Bankruptcy Turnarounds Menaced by Investor Valuation Fights, Lifland Says

Companies trying to rehabilitate themselves through bankruptcy are threatened by valuation fights among late-arriving investors, U.S. Bankruptcy Judge Burton Lifland told lawyers and judges at a conference in New York.

The recent Chapter 11 reorganizations of Calpine Corp. and Citadel Broadcasting Corp. have required judicial intervention in such disputes to help the companies exit bankruptcy, said Lifland, speaking today at the Seventh Annual Complex Financial Restructuring Program at Fordham University School of Law.

“We are troubled, we as judges, by those who use abusive tactics to undermine constructive negotiations,” Lifland said, addressing bankruptcy lawyers and Manhattan bankruptcy judges including Stuart Bernstein, Allan Gropper and Shelley Chapman.

“As evidenced by Calpine and Citadel, success rests on courts’ ability to tamp down on a dispute over valuation,” Lifland said. He said the “here today, gone tomorrow” attitude of investors who trade in a bankrupt company’s debt threatens the U.S. bankruptcy process, once a model emulated by other countries.

Lifland said that in recent years, the power balance in bankruptcy has tipped as the lending market has tightened, making debtors more beholden to creditors for financing.

“There will be a lot more valuation fights than sales,” in upcoming bankruptcies, said Christopher K. Wu, a managing director at distressed investor and adviser Carl Marks Advisory Group LLC, moderating a panel at the same conference today.

Chemtura Versus Shareholders

Chemical and plastic additives maker Chemtura Corp. is in the middle of a Manhattan court battle with shareholders over their claim that the bankrupt chemical maker’s enterprise value is more than its estimate of $2.05 billion.

The committee of shareholders, represented by law firm Skadden, Arps, Slate, Meagher & Flom LLP, could possibly boost their recovery if they show at the trial that Chemtura is worth more than its own estimate under its proposed Chapter 11 plan.

Such trials can prolong a company’s time in bankruptcy and also add to the expense of its reorganization.

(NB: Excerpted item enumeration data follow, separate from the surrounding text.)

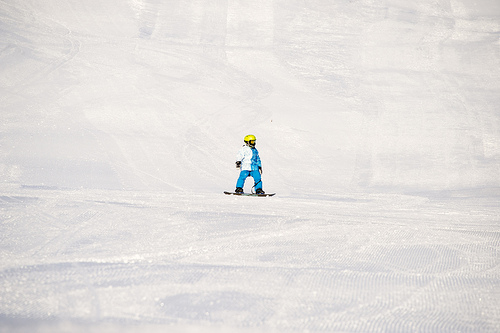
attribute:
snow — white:
[295, 59, 457, 171]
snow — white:
[0, 0, 224, 330]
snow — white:
[225, 0, 283, 124]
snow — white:
[219, 194, 289, 331]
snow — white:
[314, 2, 494, 329]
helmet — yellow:
[240, 135, 255, 145]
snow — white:
[50, 54, 121, 152]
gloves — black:
[235, 163, 241, 168]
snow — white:
[22, 204, 311, 294]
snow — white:
[6, 7, 499, 131]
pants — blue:
[231, 158, 270, 182]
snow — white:
[1, 4, 495, 330]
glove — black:
[224, 154, 240, 184]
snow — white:
[160, 117, 364, 262]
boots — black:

“Skadden has made no secret that they have 100 lawyers working on challenging our valuation,” Natasha Labovitz, a lawyer for Chemtura with Kirkland & Ellis LLP, told U.S. Bankruptcy Judge Robert Gerber at a Sept. 16 hearing that kicked off the trial.

Innovative Resolution

Calpine, the biggest producer of power from natural gas and geothermal energy, exited bankruptcy in January 2008. Lifland said his appointment of a valuation expert, the now-deceased chief executive of Bridge Associates LLC, Anthony Schnelling, was an innovative way to resolve arguments that the company had vastly disparate values. According to court documents filed in the case, proposed values for the company ranged from $16.25 billion to $23.2 billion.

“To prevent the hijacking of confirmation, I did something without precedent,” Lifland said.

In the case of Citadel, one of the largest radio broadcasters in the U.S., Lifland said investors who bought into the company just weeks before it was supposed to exit bankruptcy came in with ill-informed valuation experts. His solution: “To prevent the case from spiraling into a charade, I fast-tracked confirmation.”

Hedge funds and other investors who trade in a company’s debt throughout its bankruptcy serve a purpose other than profiting for themselves, said lawyer Michael Friedman, partner in the bankruptcy group at Richards Kibbe & Orbe LLP, speaking in a phone interview.

“A valuation fight may disrupt a train toward confirmation of a plan, but that plan could unfairly contain a windfall to some of the more senior classes at the expense of the junior classes,” Friedman said.

Lifland said that while investors have a legal right to intervene in a case, “their motives for doing so can’t always be squared with the overall objectives of Chapter 11.”